Bagikan:

SULTRA - Balai Karantina Hewan, ikan, dan Tumbuhan atau Karantina Sulawesi Tenggara (Sultra) berhasil menggagalkan penyelundupan daging babi ilegal ke wilayahnya.

Ketua Tim Kerja Karantina Hewan, Karantina Sultra Nichlah Rifqiah mengatakan, daging babi tanpa dokumen yang digagalkan masuk di Bumi Anoa itu berasal dari Surabaya dengan total berat sebanyak 98 kilogram.

"Daging babi tersebut ditemukan petugas karantina saat melakukan pengawasan di Kargo Bandara Haluoleo dan mencurigai tiga boks dengan kemasan karung," kata Nichlah saat ditemui di Kendari, Minggu 28 Juli, disitat Antara.

Dia menyebutkan, setelah dilakukan pemeriksaan terhadap tiga boks tersebut, ditemukan daging babi tersebut dan tidak dilengkapi dengan dokumen karantina, sehingga langsung dilakukan penahanan pada Jumat 26 Juli lalu.

"Penahanan kami lakukan setelah mengetahui bahwa daging tersebut tidak dilengkapi sertifikat sanitasi produk karantina hewan atau KH-12 dari daerah asal dan tidak melaporkan serta menyerahkan kepada petugas karantina di tempat pemasukan dan pengeluaran yang ditetapkan," tuturnya.

Sementara itu, Ketua Tim Kerja Penegakan Hukum Karantina Sultra Abd.
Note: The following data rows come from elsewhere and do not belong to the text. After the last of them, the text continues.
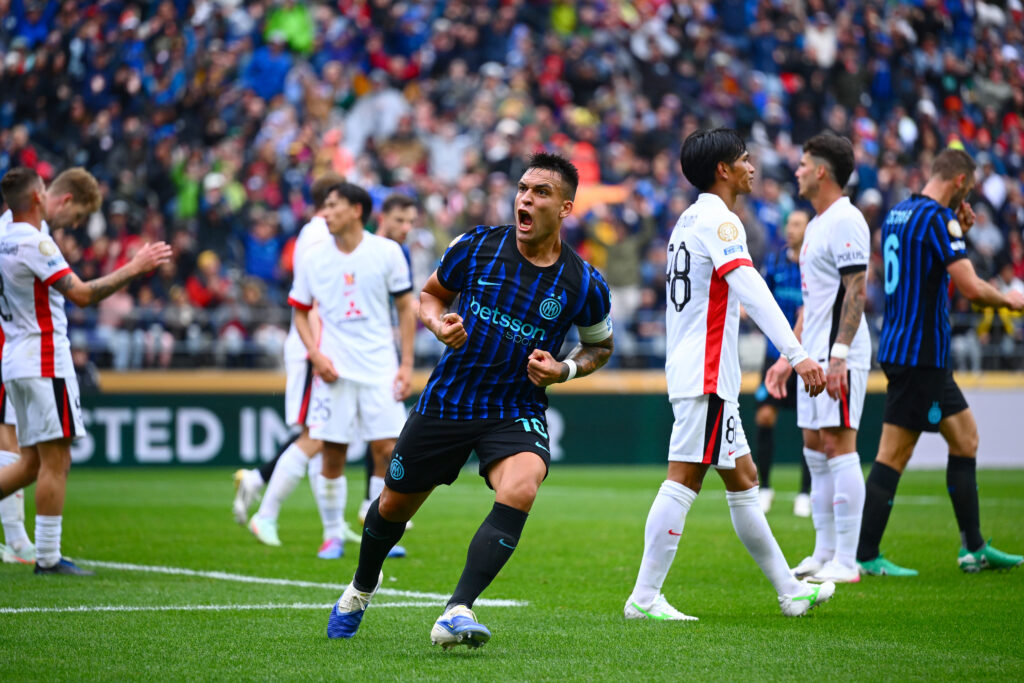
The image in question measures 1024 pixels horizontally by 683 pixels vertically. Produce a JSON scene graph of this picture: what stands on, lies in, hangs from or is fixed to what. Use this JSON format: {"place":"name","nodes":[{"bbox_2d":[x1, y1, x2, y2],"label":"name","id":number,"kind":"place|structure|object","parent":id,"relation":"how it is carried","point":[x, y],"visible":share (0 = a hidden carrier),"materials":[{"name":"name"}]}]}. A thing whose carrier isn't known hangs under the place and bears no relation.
{"place":"outdoors","nodes":[
{"label":"outdoors","id":0,"kind":"place"},
{"bbox_2d":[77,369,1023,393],"label":"wall","id":1,"kind":"structure","parent":0,"point":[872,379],"materials":[{"name":"wood"}]},
{"label":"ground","id":2,"kind":"structure","parent":0},
{"bbox_2d":[0,0,1023,377],"label":"grandstand","id":3,"kind":"object","parent":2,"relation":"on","point":[942,138],"visible":0.48,"materials":[{"name":"multicoloured"}]},
{"bbox_2d":[170,157,201,220],"label":"person","id":4,"kind":"object","parent":3,"relation":"on","point":[191,206],"visible":0.5},
{"bbox_2d":[185,249,226,307],"label":"person","id":5,"kind":"object","parent":3,"relation":"on","point":[193,289],"visible":0.59},
{"bbox_2d":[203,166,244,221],"label":"person","id":6,"kind":"object","parent":3,"relation":"on","point":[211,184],"visible":0.65},
{"bbox_2d":[243,216,282,283],"label":"person","id":7,"kind":"object","parent":3,"relation":"on","point":[255,257],"visible":0.71},
{"bbox_2d":[243,36,293,100],"label":"person","id":8,"kind":"object","parent":3,"relation":"on","point":[277,74],"visible":0.66},
{"bbox_2d":[263,1,313,53],"label":"person","id":9,"kind":"object","parent":3,"relation":"on","point":[297,26],"visible":0.5},
{"bbox_2d":[342,84,409,153],"label":"person","id":10,"kind":"object","parent":3,"relation":"on","point":[363,106],"visible":0.63},
{"bbox_2d":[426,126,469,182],"label":"person","id":11,"kind":"object","parent":3,"relation":"on","point":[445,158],"visible":0.59},
{"bbox_2d":[40,305,1023,371],"label":"railing","id":12,"kind":"object","parent":3,"relation":"on","point":[994,355],"visible":0.38,"materials":[{"name":"metal"}]},
{"bbox_2d":[550,0,576,33],"label":"person","id":13,"kind":"object","parent":3,"relation":"on","point":[564,16],"visible":0.46},
{"bbox_2d":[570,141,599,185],"label":"person","id":14,"kind":"object","parent":3,"relation":"on","point":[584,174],"visible":0.43},
{"bbox_2d":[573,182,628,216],"label":"orange flag","id":15,"kind":"object","parent":3,"relation":"in","point":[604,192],"visible":0.43,"materials":[{"name":"orange fabric"}]},
{"bbox_2d":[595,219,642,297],"label":"person","id":16,"kind":"object","parent":3,"relation":"on","point":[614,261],"visible":0.69},
{"bbox_2d":[803,12,837,67],"label":"person","id":17,"kind":"object","parent":3,"relation":"on","point":[826,48],"visible":0.66},
{"bbox_2d":[0,460,1023,682],"label":"grass pitch","id":18,"kind":"object","parent":2,"relation":"on","point":[706,626],"visible":0.75,"materials":[{"name":"green plant"}]},
{"bbox_2d":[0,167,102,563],"label":"person","id":19,"kind":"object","parent":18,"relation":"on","point":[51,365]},
{"bbox_2d":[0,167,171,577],"label":"man","id":20,"kind":"object","parent":18,"relation":"on","point":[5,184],"visible":0.97},
{"bbox_2d":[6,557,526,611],"label":"white line","id":21,"kind":"object","parent":18,"relation":"on","point":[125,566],"visible":0.65,"materials":[{"name":"white paint"}]},
{"bbox_2d":[231,174,348,542],"label":"man","id":22,"kind":"object","parent":18,"relation":"on","point":[257,482],"visible":0.41},
{"bbox_2d":[277,184,420,561],"label":"man","id":23,"kind":"object","parent":18,"relation":"on","point":[381,253],"visible":0.88},
{"bbox_2d":[359,192,419,531],"label":"man","id":24,"kind":"object","parent":18,"relation":"on","point":[407,206],"visible":0.17},
{"bbox_2d":[323,154,619,653],"label":"man","id":25,"kind":"object","parent":18,"relation":"on","point":[361,584],"visible":0.93},
{"bbox_2d":[38,388,1023,468],"label":"advertising board","id":26,"kind":"object","parent":18,"relation":"on","point":[213,407],"visible":0.51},
{"bbox_2d":[623,126,834,621],"label":"man","id":27,"kind":"object","parent":18,"relation":"on","point":[660,534],"visible":0.95},
{"bbox_2d":[753,210,812,517],"label":"man","id":28,"kind":"object","parent":18,"relation":"on","point":[804,482],"visible":0.4},
{"bbox_2d":[766,133,873,585],"label":"man","id":29,"kind":"object","parent":18,"relation":"on","point":[816,190],"visible":0.96},
{"bbox_2d":[861,146,1023,576],"label":"man","id":30,"kind":"object","parent":18,"relation":"on","point":[978,544],"visible":0.98},
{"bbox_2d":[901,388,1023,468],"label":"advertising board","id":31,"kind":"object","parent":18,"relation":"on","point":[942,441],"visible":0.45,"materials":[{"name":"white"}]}
]}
Rachman mengungkapkan bahwa daging babi tersebut diduga telah melanggar Pasal 88 jo pasal 35 ayat (1) huruf a dan c Undang-Undang Nomor 21 Tahun 2019 tentang Karantina Hewan, Ikan, dan Tumbuhan.

"Bahwasanya media pembawa produk hewan berupa daging yang dilalul intaskan namun tidak disertai dengan dokumen karantina dan tidak dilaporkan petugas karantina untuk dilakukan tindakan karantina, maka dilakukan penahanan melalui penerbitan Surat Perintah Penahanan atau KH8a," kata Rachman

​​​​​​​

Senada dengan itu, Kepala Karantina Sultra A. Azhar menyampaikan bahwa Karantina Sultra berkomitmen menjaga pulau Sulawesi dari ancaman masuknya penyakit hewan ikan dan tumbuhan yang secara tidak langsung akan merugikan masyarakat.
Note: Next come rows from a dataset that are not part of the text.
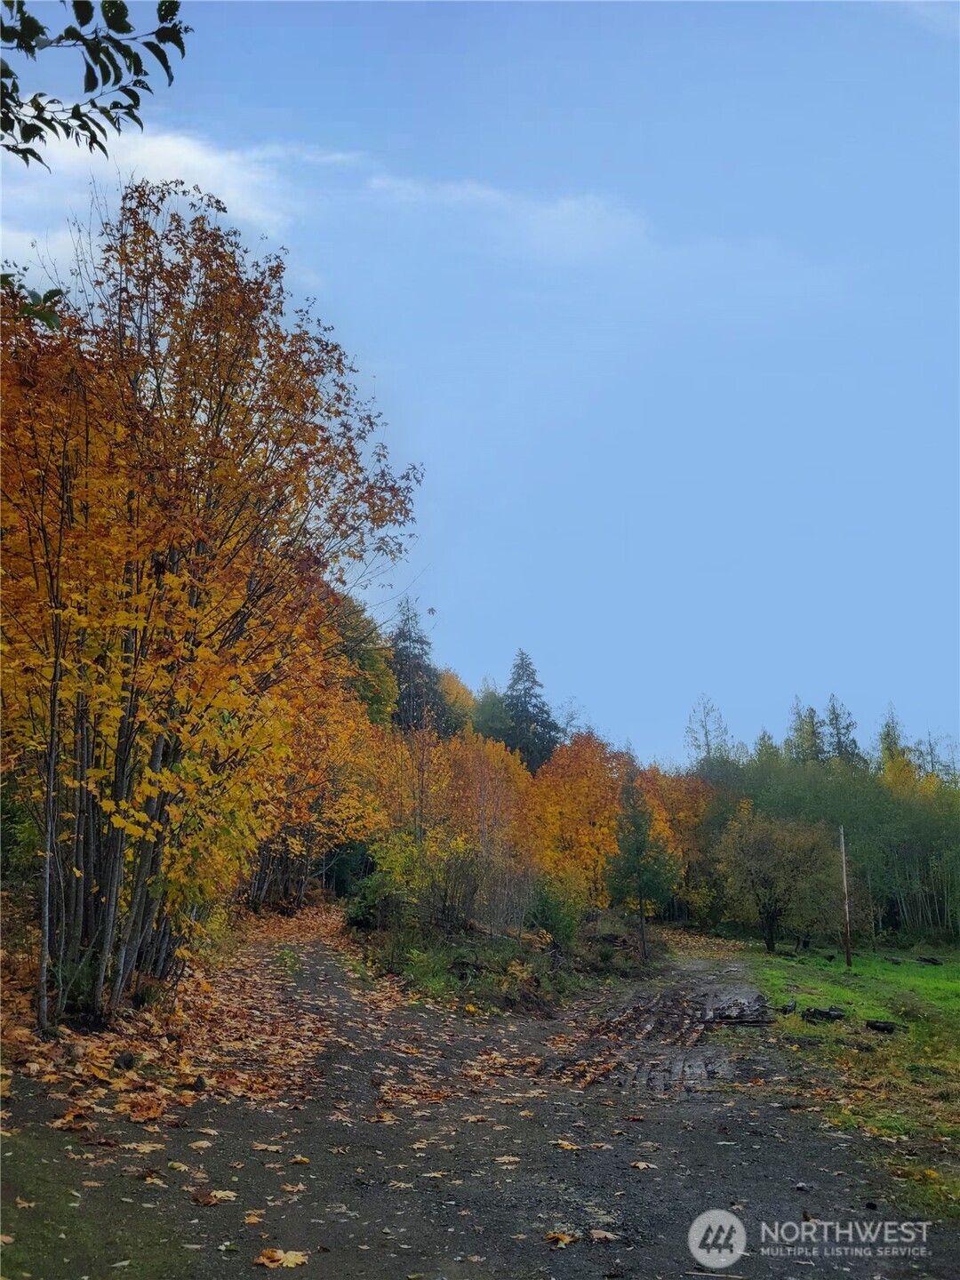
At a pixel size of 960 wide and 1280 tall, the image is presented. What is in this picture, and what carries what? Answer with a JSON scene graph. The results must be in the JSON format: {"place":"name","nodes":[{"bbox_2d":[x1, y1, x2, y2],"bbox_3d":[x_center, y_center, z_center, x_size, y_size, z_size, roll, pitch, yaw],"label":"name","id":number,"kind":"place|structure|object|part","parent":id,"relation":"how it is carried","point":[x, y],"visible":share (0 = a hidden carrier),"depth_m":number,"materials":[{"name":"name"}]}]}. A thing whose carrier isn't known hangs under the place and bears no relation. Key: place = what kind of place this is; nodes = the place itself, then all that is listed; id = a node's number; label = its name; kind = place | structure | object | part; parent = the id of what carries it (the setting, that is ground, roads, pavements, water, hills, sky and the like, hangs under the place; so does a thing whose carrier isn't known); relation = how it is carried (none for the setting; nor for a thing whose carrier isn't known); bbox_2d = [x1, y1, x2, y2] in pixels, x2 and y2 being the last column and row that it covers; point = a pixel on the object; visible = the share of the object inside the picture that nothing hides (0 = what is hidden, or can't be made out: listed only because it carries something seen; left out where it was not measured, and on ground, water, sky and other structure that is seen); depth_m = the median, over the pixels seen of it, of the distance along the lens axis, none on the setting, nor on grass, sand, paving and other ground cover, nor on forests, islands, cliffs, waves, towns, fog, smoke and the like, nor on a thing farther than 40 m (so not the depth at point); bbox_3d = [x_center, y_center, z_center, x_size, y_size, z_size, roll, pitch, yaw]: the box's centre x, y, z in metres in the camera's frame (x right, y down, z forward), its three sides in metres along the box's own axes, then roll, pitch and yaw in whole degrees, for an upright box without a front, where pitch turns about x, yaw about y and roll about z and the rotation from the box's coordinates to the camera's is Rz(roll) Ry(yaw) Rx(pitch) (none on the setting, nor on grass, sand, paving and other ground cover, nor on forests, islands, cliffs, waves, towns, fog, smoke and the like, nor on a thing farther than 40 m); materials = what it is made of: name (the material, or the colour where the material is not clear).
{"place":"outdoors","nodes":[
{"label":"outdoors","id":0,"kind":"place"},
{"bbox_2d":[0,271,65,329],"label":"leafy branch","id":1,"kind":"object","parent":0,"point":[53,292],"visible":0.92,"depth_m":6.30,"materials":[{"name":"green plant"}]},
{"bbox_2d":[0,0,189,163],"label":"tree branch","id":2,"kind":"object","parent":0,"point":[175,25],"visible":1,"depth_m":4.44,"materials":[{"name":"green plant"}]},
{"bbox_2d":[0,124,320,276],"label":"cloud","id":3,"kind":"structure","parent":0,"point":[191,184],"materials":[{"name":"white"}]},
{"bbox_2d":[0,915,957,1279],"label":"dirt road","id":4,"kind":"structure","parent":0,"point":[604,1171],"materials":[{"name":"grey gravel"}]},
{"bbox_2d":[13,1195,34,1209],"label":"fallen leaf","id":5,"kind":"object","parent":4,"relation":"on","point":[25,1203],"visible":0.82,"depth_m":5.12,"materials":[{"name":"brown"}]},
{"bbox_2d":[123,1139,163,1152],"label":"fallen leaf","id":6,"kind":"object","parent":4,"relation":"on","point":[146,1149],"visible":0.87,"depth_m":6.20,"materials":[{"name":"beige plant"}]},
{"bbox_2d":[0,904,340,1131],"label":"fallen leaves","id":7,"kind":"object","parent":4,"relation":"on","point":[40,1060],"visible":0.66,"depth_m":9.58,"materials":[{"name":"orange plant"}]},
{"bbox_2d":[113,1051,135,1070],"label":"rock","id":8,"kind":"object","parent":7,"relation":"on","point":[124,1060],"visible":0.97,"depth_m":8.26,"materials":[{"name":"black"}]},
{"bbox_2d":[0,180,421,1029],"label":"autumn tree","id":9,"kind":"object","parent":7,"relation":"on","point":[130,950],"visible":0.99,"depth_m":9.91,"materials":[{"name":"plant"}]},
{"label":"trunks","id":10,"kind":"part","parent":9,"relation":"part of","materials":[{"name":"brown"}]},
{"bbox_2d":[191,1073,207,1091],"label":"rock","id":11,"kind":"object","parent":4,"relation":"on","point":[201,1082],"visible":0.97,"depth_m":7.89,"materials":[{"name":"black"}]},
{"bbox_2d":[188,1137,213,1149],"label":"fallen leaf","id":12,"kind":"object","parent":4,"relation":"on","point":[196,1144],"visible":0.96,"depth_m":6.33,"materials":[{"name":"beige plant"}]},
{"bbox_2d":[194,1189,239,1205],"bbox_3d":[-1.216,2.579,5.370,0.222,0.029,0.224,3,-12,-16],"label":"fallen leaf","id":13,"kind":"object","parent":4,"relation":"on","point":[220,1195],"visible":0.87,"depth_m":5.36,"materials":[{"name":"brown plant"}]},
{"bbox_2d":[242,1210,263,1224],"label":"fallen leaf","id":14,"kind":"object","parent":4,"relation":"on","point":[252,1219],"visible":0.91,"depth_m":5.10,"materials":[{"name":"plant"}]},
{"bbox_2d":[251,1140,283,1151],"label":"fallen leaf","id":15,"kind":"object","parent":4,"relation":"on","point":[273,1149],"visible":0.93,"depth_m":6.48,"materials":[{"name":"beige plant"}]},
{"bbox_2d":[253,1248,309,1267],"bbox_3d":[-0.797,2.495,4.679,0.249,0.029,0.254,6,-13,-29],"label":"fallen leaf","id":16,"kind":"object","parent":4,"relation":"on","point":[265,1260],"visible":0.96,"depth_m":4.66,"materials":[{"name":"yellow plant"}]},
{"bbox_2d":[280,1181,304,1193],"bbox_3d":[-0.912,2.656,5.617,0.157,0.026,0.196,0,-11,0],"label":"fallen leaf","id":17,"kind":"object","parent":4,"relation":"on","point":[301,1187],"visible":0.95,"depth_m":5.61,"materials":[{"name":"brown plant"}]},
{"bbox_2d":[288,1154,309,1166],"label":"fallen leaf","id":18,"kind":"object","parent":4,"relation":"on","point":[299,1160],"visible":0.95,"depth_m":6.23,"materials":[{"name":"yellow plant"}]},
{"bbox_2d":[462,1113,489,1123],"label":"fallen leaf","id":19,"kind":"object","parent":4,"relation":"on","point":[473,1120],"visible":0.9,"depth_m":7.58,"materials":[{"name":"beige plant"}]},
{"bbox_2d":[346,902,662,1013],"bbox_3d":[0.401,6.216,22.846,6.981,1.375,13.582,0,-11,0],"label":"grassy bank","id":20,"kind":"structure","parent":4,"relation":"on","point":[525,998],"depth_m":20.29,"materials":[{"name":"green plant"}]},
{"bbox_2d":[344,869,403,931],"bbox_3d":[-2.099,5.403,23.657,1.385,1.265,1.593,0,-11,0],"label":"shrub","id":21,"kind":"object","parent":20,"relation":"on","point":[364,908],"visible":0.74,"depth_m":23.33,"materials":[{"name":"green plant"}]},
{"bbox_2d":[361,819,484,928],"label":"shrub","id":22,"kind":"object","parent":20,"relation":"on","point":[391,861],"visible":0.83,"depth_m":22.02,"materials":[{"name":"green plant"}]},
{"bbox_2d":[436,726,536,927],"bbox_3d":[-0.575,5.001,30.657,4.315,5.651,4.638,0,-11,0],"label":"orange tree","id":23,"kind":"object","parent":20,"relation":"on","point":[484,756],"visible":0.71,"depth_m":30.10,"materials":[{"name":"orange plant"}]},
{"bbox_2d":[528,877,582,948],"bbox_3d":[1.546,5.757,24.076,1.404,1.586,1.558,0,-11,0],"label":"shrub","id":24,"kind":"object","parent":20,"relation":"on","point":[541,924],"visible":0.88,"depth_m":23.87,"materials":[{"name":"green plant"}]},
{"bbox_2d":[527,731,629,906],"bbox_3d":[3.219,6.013,36.167,4.209,6.353,4.363,0,-11,0],"label":"orange tree","id":25,"kind":"object","parent":20,"relation":"on","point":[576,786],"visible":0.79,"depth_m":35.50,"materials":[{"name":"orange plant"}]},
{"bbox_2d":[606,768,679,962],"bbox_3d":[4.208,5.898,30.347,2.066,5.284,2.065,-8,-13,35],"label":"conifer tree","id":26,"kind":"object","parent":20,"relation":"on","point":[639,872],"visible":0.98,"depth_m":30.09,"materials":[{"name":"plant"}]},
{"bbox_2d":[494,1153,520,1165],"bbox_3d":[0.149,2.966,6.608,0.198,0.025,0.227,0,-11,0],"label":"fallen leaf","id":27,"kind":"object","parent":4,"relation":"on","point":[508,1157],"visible":0.94,"depth_m":6.59,"materials":[{"name":"beige plant"}]},
{"bbox_2d":[545,1230,578,1247],"bbox_3d":[0.352,2.622,5.084,0.161,0.026,0.196,0,-11,0],"label":"fallen leaf","id":28,"kind":"object","parent":4,"relation":"on","point":[552,1236],"visible":0.94,"depth_m":5.08,"materials":[{"name":"brown plant"}]},
{"bbox_2d":[552,1139,581,1151],"bbox_3d":[0.523,3.134,7.189,0.253,0.032,0.241,-8,-14,36],"label":"fallen leaf","id":29,"kind":"object","parent":4,"relation":"on","point":[565,1147],"visible":0.89,"depth_m":7.16,"materials":[{"name":"yellow plant"}]},
{"bbox_2d":[588,1227,617,1242],"bbox_3d":[0.554,2.683,5.219,0.173,0.024,0.196,0,-11,0],"label":"fallen leaf","id":30,"kind":"object","parent":4,"relation":"on","point":[597,1236],"visible":0.94,"depth_m":5.21,"materials":[{"name":"brown plant"}]},
{"bbox_2d":[629,1159,656,1169],"bbox_3d":[0.964,3.116,6.880,0.181,0.024,0.178,-5,-12,24],"label":"fallen leaf","id":31,"kind":"object","parent":4,"relation":"on","point":[639,1165],"visible":0.95,"depth_m":6.87,"materials":[{"name":"brown plant"}]},
{"bbox_2d":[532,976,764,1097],"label":"dirt patch","id":32,"kind":"object","parent":4,"relation":"in","point":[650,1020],"visible":0.65,"depth_m":12.56,"materials":[{"name":"brown soil"}]},
{"bbox_2d":[700,1000,775,1024],"bbox_3d":[3.492,5.049,15.600,1.077,0.236,1.104,-2,-11,13],"label":"fallen branch","id":33,"kind":"object","parent":4,"relation":"on","point":[758,1020],"visible":0.92,"depth_m":15.43,"materials":[{"name":"brown wood"}]},
{"bbox_2d":[0,0,959,767],"label":"sky","id":34,"kind":"structure","parent":0,"point":[639,722],"materials":[{"name":"blue"}]},
{"bbox_2d":[359,171,652,261],"label":"cloud","id":35,"kind":"structure","parent":0,"point":[565,205],"materials":[{"name":"white"}]},
{"bbox_2d":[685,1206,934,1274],"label":"watermark","id":36,"kind":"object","parent":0,"point":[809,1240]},
{"bbox_2d":[736,943,959,1219],"label":"lawn","id":37,"kind":"structure","parent":0,"point":[932,980],"materials":[{"name":"green plant"}]},
{"bbox_2d":[714,807,843,955],"bbox_3d":[9.325,7.514,35.872,4.296,4.528,4.315,-7,-13,32],"label":"tree","id":38,"kind":"object","parent":37,"relation":"on","point":[773,916],"visible":1,"depth_m":35.19,"materials":[{"name":"plant"}]},
{"bbox_2d":[778,999,798,1015],"bbox_3d":[4.345,5.182,16.270,0.209,0.172,0.483,-4,-12,20],"label":"log","id":39,"kind":"object","parent":37,"relation":"on","point":[792,1006],"visible":0.98,"depth_m":16.16,"materials":[{"name":"wood"}]},
{"bbox_2d":[800,1005,847,1023],"bbox_3d":[4.533,4.939,15.228,0.555,0.195,0.499,-10,-15,41],"label":"log","id":40,"kind":"object","parent":37,"relation":"on","point":[813,1015],"visible":0.98,"depth_m":15.11,"materials":[{"name":"wood"}]},
{"bbox_2d":[838,824,852,967],"bbox_3d":[8.952,6.373,28.402,0.192,3.604,0.183,0,-11,0],"label":"wooden pole","id":41,"kind":"object","parent":37,"relation":"on","point":[847,953],"visible":0.99,"depth_m":28.34,"materials":[{"name":"brown wood"}]},
{"bbox_2d":[863,1017,906,1033],"bbox_3d":[5.023,4.796,14.337,0.477,0.146,0.342,-9,-14,38],"label":"log","id":42,"kind":"object","parent":37,"relation":"on","point":[874,1026],"visible":0.98,"depth_m":14.26,"materials":[{"name":"wood"}]},
{"bbox_2d":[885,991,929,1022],"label":"shrub","id":43,"kind":"object","parent":37,"relation":"on","point":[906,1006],"visible":0.97,"depth_m":16.44,"materials":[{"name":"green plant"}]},
{"bbox_2d":[917,954,943,965],"bbox_3d":[12.001,8.572,30.910,0.490,0.222,0.596,7,-13,-32],"label":"log","id":44,"kind":"object","parent":37,"relation":"on","point":[926,961],"visible":0.99,"depth_m":30.78,"materials":[{"name":"wood"}]},
{"label":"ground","id":45,"kind":"structure","parent":0},
{"bbox_2d":[243,616,395,910],"bbox_3d":[-5.033,3.501,31.091,5.635,8.232,6.593,0,-11,0],"label":"autumn tree","id":46,"kind":"object","parent":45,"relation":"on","point":[355,748],"visible":0.47,"depth_m":30.37,"materials":[{"name":"orange plant"}]},
{"bbox_2d":[328,591,399,727],"label":"tree","id":47,"kind":"object","parent":45,"relation":"on","point":[370,673],"visible":0.28,"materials":[{"name":"green plant"}]},
{"bbox_2d":[385,598,443,735],"label":"conifer tree","id":48,"kind":"object","parent":45,"relation":"on","point":[404,673],"visible":0.42,"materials":[{"name":"plant"}]},
{"bbox_2d":[435,668,479,737],"label":"yellow tree","id":49,"kind":"object","parent":45,"relation":"on","point":[454,684],"visible":0.3,"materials":[{"name":"plant"}]},
{"bbox_2d":[470,680,511,743],"label":"green tree","id":50,"kind":"object","parent":45,"relation":"on","point":[489,727],"visible":0.38,"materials":[{"name":"green plant"}]},
{"bbox_2d":[501,648,559,772],"label":"conifer tree","id":51,"kind":"object","parent":45,"relation":"on","point":[544,727],"visible":0.52,"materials":[{"name":"plant"}]},
{"bbox_2d":[635,766,717,918],"label":"orange tree","id":52,"kind":"object","parent":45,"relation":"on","point":[686,794],"visible":0.5,"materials":[{"name":"orange plant"}]},
{"bbox_2d":[683,693,732,769],"label":"tree","id":53,"kind":"object","parent":45,"relation":"on","point":[708,746],"visible":0.6,"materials":[{"name":"plant"}]},
{"bbox_2d":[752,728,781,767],"label":"tree","id":54,"kind":"object","parent":45,"relation":"on","point":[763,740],"visible":0.19,"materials":[{"name":"green plant"}]},
{"bbox_2d":[786,695,825,762],"label":"conifer tree","id":55,"kind":"object","parent":45,"relation":"on","point":[813,743],"visible":0.37,"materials":[{"name":"plant"}]},
{"bbox_2d":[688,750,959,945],"label":"green tree","id":56,"kind":"object","parent":45,"relation":"on","point":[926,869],"visible":0.67,"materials":[{"name":"green plant"}]},
{"bbox_2d":[824,692,861,764],"label":"conifer tree","id":57,"kind":"object","parent":45,"relation":"on","point":[835,711],"visible":0.32,"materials":[{"name":"plant"}]},
{"bbox_2d":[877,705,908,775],"label":"tree","id":58,"kind":"object","parent":45,"relation":"on","point":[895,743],"visible":0.26,"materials":[{"name":"green plant"}]},
{"bbox_2d":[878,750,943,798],"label":"yellow tree","id":59,"kind":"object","parent":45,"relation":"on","point":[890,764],"visible":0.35,"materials":[{"name":"yellow plant"}]},
{"bbox_2d":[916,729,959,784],"label":"tree","id":60,"kind":"object","parent":45,"relation":"on","point":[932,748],"visible":0.39,"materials":[{"name":"plant"}]}
]}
"Daging babi tanpa dokumen tersebut dikhawatirkan dapat membawa hama penyakit hewan karantina African Swine Fever atau biasa disebut ASF dan Penyakit Mulut dan Kuku atau PMK, karena asal daging tersebut berstatus endemis dan wilayah Sultra berstatus bebas," ungkap Azhar.